Requirements
(a) Summarize the album description in two sentences.
(b) According to the album description, who conducts the orchestra on Six Pieces for Orchestra?

Studio album by Tony Banks
- Released: 26 March 2012
- Recorded: 13–17 March 2011
- Studio: Smécky Music Studios (Prague, Czech Republic)
- Genre: Classical
- Length: 51:42
- Label: Naxos Records
- Producer: Tony Banks; Nick Davis;

Tony Banks chronology
| Seven: A Suite for Orchestra (2004) | Six Pieces For Orchestra (2012) | A Chord Too Far (2015) |

= Six Pieces for Orchestra =

Six Pieces for Orchestra is the fifth studio album by English keyboardist and songwriter Tony Banks. It was released on 26 March 2012 on Naxos Records as his second album of classical music, following Seven: A Suite for Orchestra in 2004. The suite is performed by the City of Prague Philharmonic Orchestra and conducted by Paul Englishby. Two of the pieces feature soloists: Martin Robertson plays alto saxophone on "Siren", and Charlie Siem plays violin on "Blade".

Extracted material
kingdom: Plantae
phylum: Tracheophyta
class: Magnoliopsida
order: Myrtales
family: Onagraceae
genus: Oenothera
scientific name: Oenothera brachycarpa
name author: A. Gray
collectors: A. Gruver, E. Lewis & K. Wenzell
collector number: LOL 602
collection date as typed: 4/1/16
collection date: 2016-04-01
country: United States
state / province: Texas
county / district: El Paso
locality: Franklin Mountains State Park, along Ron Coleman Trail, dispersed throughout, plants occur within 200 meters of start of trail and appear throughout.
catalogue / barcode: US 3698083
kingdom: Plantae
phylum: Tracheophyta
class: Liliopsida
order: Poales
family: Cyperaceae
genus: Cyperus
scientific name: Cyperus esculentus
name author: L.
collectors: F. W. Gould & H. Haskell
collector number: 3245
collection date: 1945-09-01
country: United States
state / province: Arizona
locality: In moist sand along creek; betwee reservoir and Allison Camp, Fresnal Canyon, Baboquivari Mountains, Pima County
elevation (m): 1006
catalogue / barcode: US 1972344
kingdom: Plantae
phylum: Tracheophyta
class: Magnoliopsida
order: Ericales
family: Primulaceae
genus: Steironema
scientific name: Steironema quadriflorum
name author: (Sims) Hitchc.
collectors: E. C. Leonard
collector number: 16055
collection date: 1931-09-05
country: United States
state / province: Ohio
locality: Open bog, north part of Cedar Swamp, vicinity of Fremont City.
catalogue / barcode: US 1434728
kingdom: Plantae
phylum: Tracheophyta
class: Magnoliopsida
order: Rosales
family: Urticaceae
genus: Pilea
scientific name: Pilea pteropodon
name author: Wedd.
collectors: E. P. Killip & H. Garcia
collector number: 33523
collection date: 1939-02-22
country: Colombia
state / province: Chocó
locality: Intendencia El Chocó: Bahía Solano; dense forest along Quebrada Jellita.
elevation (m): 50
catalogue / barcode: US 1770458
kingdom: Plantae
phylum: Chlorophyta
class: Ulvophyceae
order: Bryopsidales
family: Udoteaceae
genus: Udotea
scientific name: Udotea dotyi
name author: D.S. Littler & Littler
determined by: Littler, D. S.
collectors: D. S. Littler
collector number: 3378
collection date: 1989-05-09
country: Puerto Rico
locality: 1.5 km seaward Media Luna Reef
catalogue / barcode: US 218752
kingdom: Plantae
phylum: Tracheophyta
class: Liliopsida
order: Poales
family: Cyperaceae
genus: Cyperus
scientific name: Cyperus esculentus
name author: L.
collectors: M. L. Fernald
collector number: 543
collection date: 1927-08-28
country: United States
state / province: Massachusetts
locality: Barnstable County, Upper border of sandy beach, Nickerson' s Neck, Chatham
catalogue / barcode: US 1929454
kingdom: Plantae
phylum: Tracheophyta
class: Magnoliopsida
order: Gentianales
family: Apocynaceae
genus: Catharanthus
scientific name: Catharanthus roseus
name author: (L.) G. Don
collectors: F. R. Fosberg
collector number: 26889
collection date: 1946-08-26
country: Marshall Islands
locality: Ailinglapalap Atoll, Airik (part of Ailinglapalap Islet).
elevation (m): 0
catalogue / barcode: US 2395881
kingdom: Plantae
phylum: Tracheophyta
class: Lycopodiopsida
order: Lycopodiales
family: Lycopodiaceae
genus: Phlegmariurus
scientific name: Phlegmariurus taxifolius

Solved problems
(a) Six Pieces for Orchestra is the fifth studio album by English keyboardist and songwriter Tony Banks, released on 26 March 2012 on Naxos Records as his second album of classical music. The City of Prague Philharmonic Orchestra performs the suite under conductor Paul Englishby, with Martin Robertson on alto saxophone on "Siren" and Charlie Siem on violin on "Blade".

(b) Paul Englishby conducts it.